## Task requirements
Nothing but the lines from the one containing "histopathology image displays" through the one containing "of benign endometrium", both included, should be given again, each exactly as written below.

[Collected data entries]
▬▬▬
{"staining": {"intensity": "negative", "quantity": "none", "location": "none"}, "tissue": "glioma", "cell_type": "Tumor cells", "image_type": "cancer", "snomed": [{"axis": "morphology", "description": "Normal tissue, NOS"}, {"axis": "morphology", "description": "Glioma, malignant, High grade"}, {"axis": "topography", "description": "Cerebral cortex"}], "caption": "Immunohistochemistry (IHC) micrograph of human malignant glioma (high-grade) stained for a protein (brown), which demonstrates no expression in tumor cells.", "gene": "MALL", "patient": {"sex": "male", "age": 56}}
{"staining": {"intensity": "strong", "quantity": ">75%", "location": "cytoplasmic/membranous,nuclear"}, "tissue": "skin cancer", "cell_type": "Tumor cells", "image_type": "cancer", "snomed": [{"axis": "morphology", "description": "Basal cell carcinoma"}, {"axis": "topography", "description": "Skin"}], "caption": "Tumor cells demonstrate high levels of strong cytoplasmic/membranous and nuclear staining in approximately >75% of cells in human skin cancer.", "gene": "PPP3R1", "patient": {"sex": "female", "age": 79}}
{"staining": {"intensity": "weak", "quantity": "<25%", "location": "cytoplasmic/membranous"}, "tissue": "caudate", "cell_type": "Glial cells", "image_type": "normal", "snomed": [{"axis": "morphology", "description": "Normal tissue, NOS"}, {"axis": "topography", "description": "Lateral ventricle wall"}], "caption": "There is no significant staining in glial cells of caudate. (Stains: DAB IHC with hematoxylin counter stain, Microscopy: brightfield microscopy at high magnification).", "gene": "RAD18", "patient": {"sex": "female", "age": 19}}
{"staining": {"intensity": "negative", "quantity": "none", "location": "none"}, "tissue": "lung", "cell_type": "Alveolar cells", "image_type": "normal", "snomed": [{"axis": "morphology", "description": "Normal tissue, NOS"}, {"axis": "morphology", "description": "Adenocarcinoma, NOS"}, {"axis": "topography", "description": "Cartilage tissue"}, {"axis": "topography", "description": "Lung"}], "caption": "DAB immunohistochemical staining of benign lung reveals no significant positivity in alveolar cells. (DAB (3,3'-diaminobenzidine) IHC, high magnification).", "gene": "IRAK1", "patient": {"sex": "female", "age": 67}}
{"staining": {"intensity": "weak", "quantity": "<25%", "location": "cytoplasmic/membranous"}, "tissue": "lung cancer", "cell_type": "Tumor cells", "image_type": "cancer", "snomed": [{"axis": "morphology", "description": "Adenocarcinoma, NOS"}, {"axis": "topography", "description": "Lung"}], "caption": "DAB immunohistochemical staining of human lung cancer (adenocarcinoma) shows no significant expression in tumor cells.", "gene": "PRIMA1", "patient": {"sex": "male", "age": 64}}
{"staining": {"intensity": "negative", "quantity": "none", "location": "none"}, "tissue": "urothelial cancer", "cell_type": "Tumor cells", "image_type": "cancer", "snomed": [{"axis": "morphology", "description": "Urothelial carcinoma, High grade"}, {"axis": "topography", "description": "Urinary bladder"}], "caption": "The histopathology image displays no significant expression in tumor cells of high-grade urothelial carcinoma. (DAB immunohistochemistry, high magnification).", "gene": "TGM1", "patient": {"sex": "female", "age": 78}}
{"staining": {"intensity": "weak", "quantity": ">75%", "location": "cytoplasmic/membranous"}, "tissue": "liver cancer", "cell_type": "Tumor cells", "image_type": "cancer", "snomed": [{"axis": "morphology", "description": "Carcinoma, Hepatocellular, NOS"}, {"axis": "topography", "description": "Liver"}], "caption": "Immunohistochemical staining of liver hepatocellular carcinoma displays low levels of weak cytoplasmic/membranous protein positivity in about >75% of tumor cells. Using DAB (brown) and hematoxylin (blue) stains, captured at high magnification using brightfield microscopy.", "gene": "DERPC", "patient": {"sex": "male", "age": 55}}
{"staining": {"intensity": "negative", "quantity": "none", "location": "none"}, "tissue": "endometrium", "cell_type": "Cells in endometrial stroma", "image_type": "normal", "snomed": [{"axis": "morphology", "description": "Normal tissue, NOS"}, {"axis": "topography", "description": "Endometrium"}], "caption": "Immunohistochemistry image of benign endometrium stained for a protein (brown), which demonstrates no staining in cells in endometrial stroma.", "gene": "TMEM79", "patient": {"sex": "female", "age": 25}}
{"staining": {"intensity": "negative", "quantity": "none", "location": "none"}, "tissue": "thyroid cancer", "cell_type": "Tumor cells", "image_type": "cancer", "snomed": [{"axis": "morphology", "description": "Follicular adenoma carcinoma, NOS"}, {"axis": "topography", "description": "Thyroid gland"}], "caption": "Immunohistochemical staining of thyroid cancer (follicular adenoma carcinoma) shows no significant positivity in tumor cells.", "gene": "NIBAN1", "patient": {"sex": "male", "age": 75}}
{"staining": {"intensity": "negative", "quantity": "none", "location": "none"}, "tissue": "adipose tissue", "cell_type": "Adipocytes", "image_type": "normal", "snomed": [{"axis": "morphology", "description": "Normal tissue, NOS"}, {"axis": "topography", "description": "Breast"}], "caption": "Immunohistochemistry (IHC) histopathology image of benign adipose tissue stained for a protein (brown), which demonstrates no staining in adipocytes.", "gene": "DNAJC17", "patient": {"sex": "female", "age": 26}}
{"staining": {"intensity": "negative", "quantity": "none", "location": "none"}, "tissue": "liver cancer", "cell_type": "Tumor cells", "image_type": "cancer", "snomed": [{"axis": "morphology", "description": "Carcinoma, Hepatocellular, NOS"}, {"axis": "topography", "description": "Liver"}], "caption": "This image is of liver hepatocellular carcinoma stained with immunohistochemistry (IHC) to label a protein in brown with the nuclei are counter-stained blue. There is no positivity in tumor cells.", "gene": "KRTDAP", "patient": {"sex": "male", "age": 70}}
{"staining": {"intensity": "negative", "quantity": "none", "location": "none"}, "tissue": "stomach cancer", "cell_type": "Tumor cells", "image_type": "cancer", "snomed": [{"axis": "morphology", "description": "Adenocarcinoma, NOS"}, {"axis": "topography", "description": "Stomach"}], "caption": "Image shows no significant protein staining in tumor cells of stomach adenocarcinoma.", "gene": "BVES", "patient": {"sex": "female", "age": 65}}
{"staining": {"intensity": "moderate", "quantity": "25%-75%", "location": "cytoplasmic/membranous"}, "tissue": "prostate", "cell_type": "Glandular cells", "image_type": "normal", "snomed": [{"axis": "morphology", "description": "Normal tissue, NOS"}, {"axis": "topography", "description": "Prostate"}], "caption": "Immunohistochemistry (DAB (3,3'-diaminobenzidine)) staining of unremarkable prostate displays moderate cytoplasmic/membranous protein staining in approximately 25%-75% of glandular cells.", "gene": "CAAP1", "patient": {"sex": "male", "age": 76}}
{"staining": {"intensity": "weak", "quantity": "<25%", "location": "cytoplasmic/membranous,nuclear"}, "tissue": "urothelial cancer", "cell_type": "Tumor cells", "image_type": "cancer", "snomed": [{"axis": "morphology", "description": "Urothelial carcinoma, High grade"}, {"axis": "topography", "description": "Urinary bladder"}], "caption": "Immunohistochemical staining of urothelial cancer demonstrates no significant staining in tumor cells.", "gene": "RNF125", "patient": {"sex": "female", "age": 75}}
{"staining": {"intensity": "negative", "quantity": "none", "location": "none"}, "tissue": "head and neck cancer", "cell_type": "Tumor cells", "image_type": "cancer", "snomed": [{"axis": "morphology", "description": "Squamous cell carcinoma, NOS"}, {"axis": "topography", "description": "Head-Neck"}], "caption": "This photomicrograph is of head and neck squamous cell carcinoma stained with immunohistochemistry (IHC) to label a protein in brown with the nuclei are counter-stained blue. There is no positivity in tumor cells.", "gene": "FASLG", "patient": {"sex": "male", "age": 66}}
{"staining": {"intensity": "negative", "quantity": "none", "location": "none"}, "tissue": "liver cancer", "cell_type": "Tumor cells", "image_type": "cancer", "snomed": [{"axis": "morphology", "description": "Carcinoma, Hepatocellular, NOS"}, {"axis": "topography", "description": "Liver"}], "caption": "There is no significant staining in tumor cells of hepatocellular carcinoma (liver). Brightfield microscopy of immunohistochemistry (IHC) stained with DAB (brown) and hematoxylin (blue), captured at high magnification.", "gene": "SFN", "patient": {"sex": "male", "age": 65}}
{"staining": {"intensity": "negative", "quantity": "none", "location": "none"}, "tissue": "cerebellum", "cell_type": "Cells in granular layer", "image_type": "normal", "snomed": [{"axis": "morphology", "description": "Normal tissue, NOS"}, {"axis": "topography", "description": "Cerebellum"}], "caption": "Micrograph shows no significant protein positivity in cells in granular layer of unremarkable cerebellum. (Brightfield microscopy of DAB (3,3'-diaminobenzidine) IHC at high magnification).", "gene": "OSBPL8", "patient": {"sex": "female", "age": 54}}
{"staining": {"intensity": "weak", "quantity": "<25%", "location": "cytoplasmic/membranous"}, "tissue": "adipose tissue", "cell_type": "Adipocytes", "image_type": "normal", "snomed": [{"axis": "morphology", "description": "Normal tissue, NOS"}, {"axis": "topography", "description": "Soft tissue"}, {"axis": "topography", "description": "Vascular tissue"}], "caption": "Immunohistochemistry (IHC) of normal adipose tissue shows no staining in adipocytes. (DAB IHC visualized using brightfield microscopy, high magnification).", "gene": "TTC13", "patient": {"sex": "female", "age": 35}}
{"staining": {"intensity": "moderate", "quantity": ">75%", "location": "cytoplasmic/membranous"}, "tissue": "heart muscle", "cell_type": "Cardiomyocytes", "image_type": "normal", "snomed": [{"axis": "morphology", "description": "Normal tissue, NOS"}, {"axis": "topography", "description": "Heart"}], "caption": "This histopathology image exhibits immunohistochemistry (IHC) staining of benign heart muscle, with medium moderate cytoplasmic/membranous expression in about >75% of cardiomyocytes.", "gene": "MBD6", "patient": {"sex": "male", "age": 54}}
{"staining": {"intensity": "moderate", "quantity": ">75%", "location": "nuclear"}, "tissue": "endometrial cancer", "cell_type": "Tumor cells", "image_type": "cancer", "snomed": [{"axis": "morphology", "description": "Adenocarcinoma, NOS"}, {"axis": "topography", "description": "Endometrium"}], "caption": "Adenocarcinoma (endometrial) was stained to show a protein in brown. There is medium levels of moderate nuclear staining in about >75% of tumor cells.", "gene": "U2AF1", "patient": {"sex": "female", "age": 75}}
▬▬▬
## Your solution
{"staining": {"intensity": "negative", "quantity": "none", "location": "none"}, "tissue": "urothelial cancer", "cell_type": "Tumor cells", "image_type": "cancer", "snomed": [{"axis": "morphology", "description": "Urothelial carcinoma, High grade"}, {"axis": "topography", "description": "Urinary bladder"}], "caption": "The histopathology image displays no significant expression in tumor cells of high-grade urothelial carcinoma. (DAB immunohistochemistry, high magnification).", "gene": "TGM1", "patient": {"sex": "female", "age": 78}}
{"staining": {"intensity": "weak", "quantity": ">75%", "location": "cytoplasmic/membranous"}, "tissue": "liver cancer", "cell_type": "Tumor cells", "image_type": "cancer", "snomed": [{"axis": "morphology", "description": "Carcinoma, Hepatocellular, NOS"}, {"axis": "topography", "description": "Liver"}], "caption": "Immunohistochemical staining of liver hepatocellular carcinoma displays low levels of weak cytoplasmic/membranous protein positivity in about >75% of tumor cells. Using DAB (brown) and hematoxylin (blue) stains, captured at high magnification using brightfield microscopy.", "gene": "DERPC", "patient": {"sex": "male", "age": 55}}
{"staining": {"intensity": "negative", "quantity": "none", "location": "none"}, "tissue": "endometrium", "cell_type": "Cells in endometrial stroma", "image_type": "normal", "snomed": [{"axis": "morphology", "description": "Normal tissue, NOS"}, {"axis": "topography", "description": "Endometrium"}], "caption": "Immunohistochemistry image of benign endometrium stained for a protein (brown), which demonstrates no staining in cells in endometrial stroma.", "gene": "TMEM79", "patient": {"sex": "female", "age": 25}}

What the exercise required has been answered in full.